» **Passage for review**:
* * *

WolfoxOkamichan said:


> You don't grind here since quests give EXP, so grinding isn't much of a necessary (which I actually love. I hate grinding).


Can you give us a few examples of what those quests require you to do?

Silkroad online,for example, also had enough quests to get you to a higher level if you did them, but those quests were typical "grind quests"
See This quest:

*Objectives*

Hunt 1000 Blood Devil Flower or Bload Death Flower

And no, they did not drop in stacks... Those quests were a poor excuse to get you grinding.


----------



## CaptainCool (Mar 6, 2010)

CerbrusNL said:


> Can you give us a few examples of what those quests require you to do?
> 
> Silkroad online,for example, also had enough quests to get you to a higher level if you did them, but those quests were typical "grind quests"
> See This quest:
> ...



ive played the game up to level 20 and all ive seen was "kill X of monster Y", "kill monster X to get a set amount of item Y" and "collect X of item Y".
in my opinion the game starts ok but gets boring very quickly... and it takes a LONG time to get to the higher levels =/
in my opinion its a grinder with a few decent quests, nothing special and totally not worth playing it.

* * *

» **Exercise data**:
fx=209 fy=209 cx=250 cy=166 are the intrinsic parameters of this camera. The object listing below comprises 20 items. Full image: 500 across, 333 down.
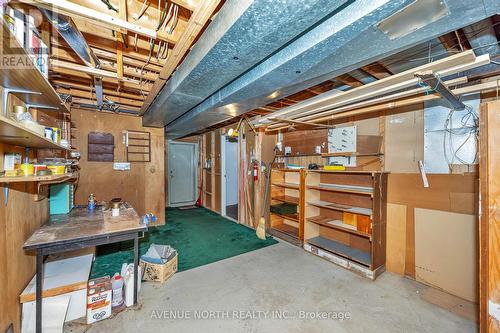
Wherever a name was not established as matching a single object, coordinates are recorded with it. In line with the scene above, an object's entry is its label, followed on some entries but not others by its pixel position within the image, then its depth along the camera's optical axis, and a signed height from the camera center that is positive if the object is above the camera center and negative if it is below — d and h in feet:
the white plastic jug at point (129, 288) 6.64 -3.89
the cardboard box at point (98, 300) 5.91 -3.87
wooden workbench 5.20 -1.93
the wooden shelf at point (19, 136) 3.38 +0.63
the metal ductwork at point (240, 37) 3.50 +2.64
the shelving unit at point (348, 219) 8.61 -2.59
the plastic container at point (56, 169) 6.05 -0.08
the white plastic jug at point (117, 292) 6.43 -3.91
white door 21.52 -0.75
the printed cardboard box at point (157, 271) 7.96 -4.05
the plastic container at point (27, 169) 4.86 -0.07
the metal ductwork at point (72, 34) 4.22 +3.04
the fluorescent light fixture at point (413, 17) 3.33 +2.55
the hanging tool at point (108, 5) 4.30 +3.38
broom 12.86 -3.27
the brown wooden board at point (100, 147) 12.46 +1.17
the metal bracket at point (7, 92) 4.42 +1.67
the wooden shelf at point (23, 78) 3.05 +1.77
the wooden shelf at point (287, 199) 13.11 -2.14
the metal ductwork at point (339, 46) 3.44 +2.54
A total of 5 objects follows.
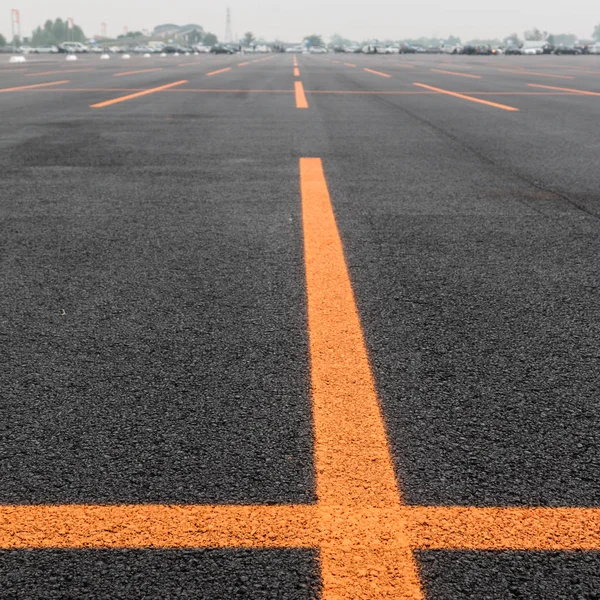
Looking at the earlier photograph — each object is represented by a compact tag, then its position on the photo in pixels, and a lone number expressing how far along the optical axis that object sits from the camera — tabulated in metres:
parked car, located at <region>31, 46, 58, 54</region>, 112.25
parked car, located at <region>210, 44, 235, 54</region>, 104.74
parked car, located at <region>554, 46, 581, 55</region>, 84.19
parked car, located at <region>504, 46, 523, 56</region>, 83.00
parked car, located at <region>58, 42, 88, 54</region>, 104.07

* * *

» **Required actions**:
1. In the forum thread, up to what level did CaptainCool play the game?
2. Extract the passage from the forum thread starting at "ive played the" and ending at "worth playing it.".
3. List every kind of quest that CaptainCool reports seeing in the game in the forum thread, in the wording used there.

» **Results for each task**:
1. Level 20.

2.
ive played the game up to level 20 and all ive seen was "kill X of monster Y", "kill monster X to get a set amount of item Y" and "collect X of item Y".
in my opinion the game starts ok but gets boring very quickly... and it takes a LONG time to get to the higher levels =/
in my opinion its a grinder with a few decent quests, nothing special and totally not worth playing it.

3.
- "kill X of monster Y"
- "kill monster X to get a set amount of item Y"
- "collect X of item Y"